Se llamaba Casita, y cada vez que alguien se acercaba... ¡zas! Metía la cabecita dentro de su conchita y se hacía bolita. Así de rápido. Zas-zas-zas. Su mamá caracola le decía suavecito: "Casita, mi amor, ¿no quieres salir a jugar?" Pero Casita hacía shhh-shhh desde adentro de su casita.
Una mañana que olía a flores y a tierra mojadita, los otros caracolitos salieron a deslizarse sobre las hojas. Hacían chuic-chuic-chuic con sus barriguitas pegajosas. Casita los miraba desde muy, muy lejos, escondiéndose detrás de una margarita grandota.
"Yo también quiero jugar chuic-chuic", susurró Casita. Pero cuando se acercó poquito a poco, poquito a poco... los otros caracolitos la vieron. "¡Hola, Casita!", dijeron todos juntos. Y Casita... ¡zas! Se metió otra vez en su conchita.
Los caracolitos esperaron y esperaron. "Casita, ¿estás ahí?" Pero solo se escuchaba el viento haciendo shhhh entre las hojas. Casita se sintió muy solita dentro de su casita oscura. Su corazoncito hacía pum-pum-pum muy despacio.
Entonces, sin hacer ruidito, llegó caminando despacito-despacito la tortuga más anciana del jardín. Su caparazón tenía estrellitas doradas que hacían tim-tim-tim muy suavecito.
"Detente un momento... y escucha lo que el viento tiene que decirle a tu corazón", dijo Quelina con voz de miel. Esperó un poquito y preguntó: "Casita pequeñita, ¿sabes qué pasa cuando una estrellita se esconde para siempre?" Y se quedó callada, esperando.
Casita sacó poquitito la cabeza. "¿Qué pasa, abuelita Quelina?" "Que nadie puede ver lo hermosa que es", susurró Quelina. "Y las otras estrellitas se quedan solitas, sin su luz especial."
Casita sintió algo tibiecito en el pecho, como cuando mamá le daba besitos. Salió despacito de su conchita y vio que su casita brillaba como una estrellita de verdad. Los otros caracolitos la miraban con ojitos de admiración.
"¡Tu casita es la más bonita!", dijeron todos. Y Casita sonrió por primera vez. Su sonrisa hizo que toda su conchita brillara más fuerte, como un solcito pequeñito.
Desde ese día, cuando los caracolitos jugaban chuic-chuic, se escuchaba una risita nueva.
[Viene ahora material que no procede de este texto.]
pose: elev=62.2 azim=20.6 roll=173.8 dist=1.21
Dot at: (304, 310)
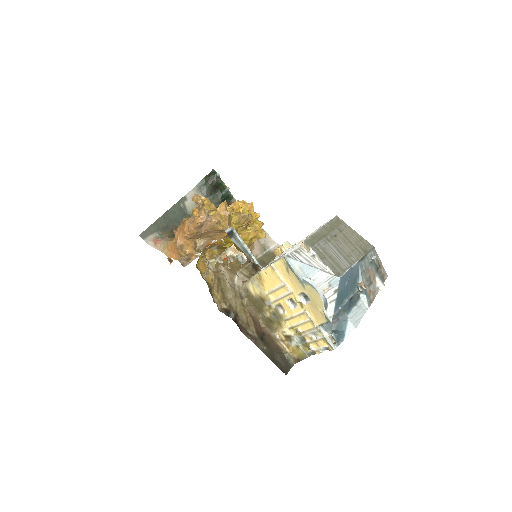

Era Casita, brillando como una estrellita que por fin decidió salir a iluminar el jardín.
Porque las cosas más hermosas del mundo a veces necesitan tiempo para atreverse a brillar.
EL MOMENTO DE QUELINA 🐢
"Detente un momento... y escucha lo que el viento tiene que decirle a tu corazón", dijo Quelina con voz de miel. "Casita pequeñita, ¿sabes qué pasa cuando una estrellita se esconde para siempre?"
✨ Porque las cosas más hermosas del mundo a veces necesitan tiempo para atreverse a brillar.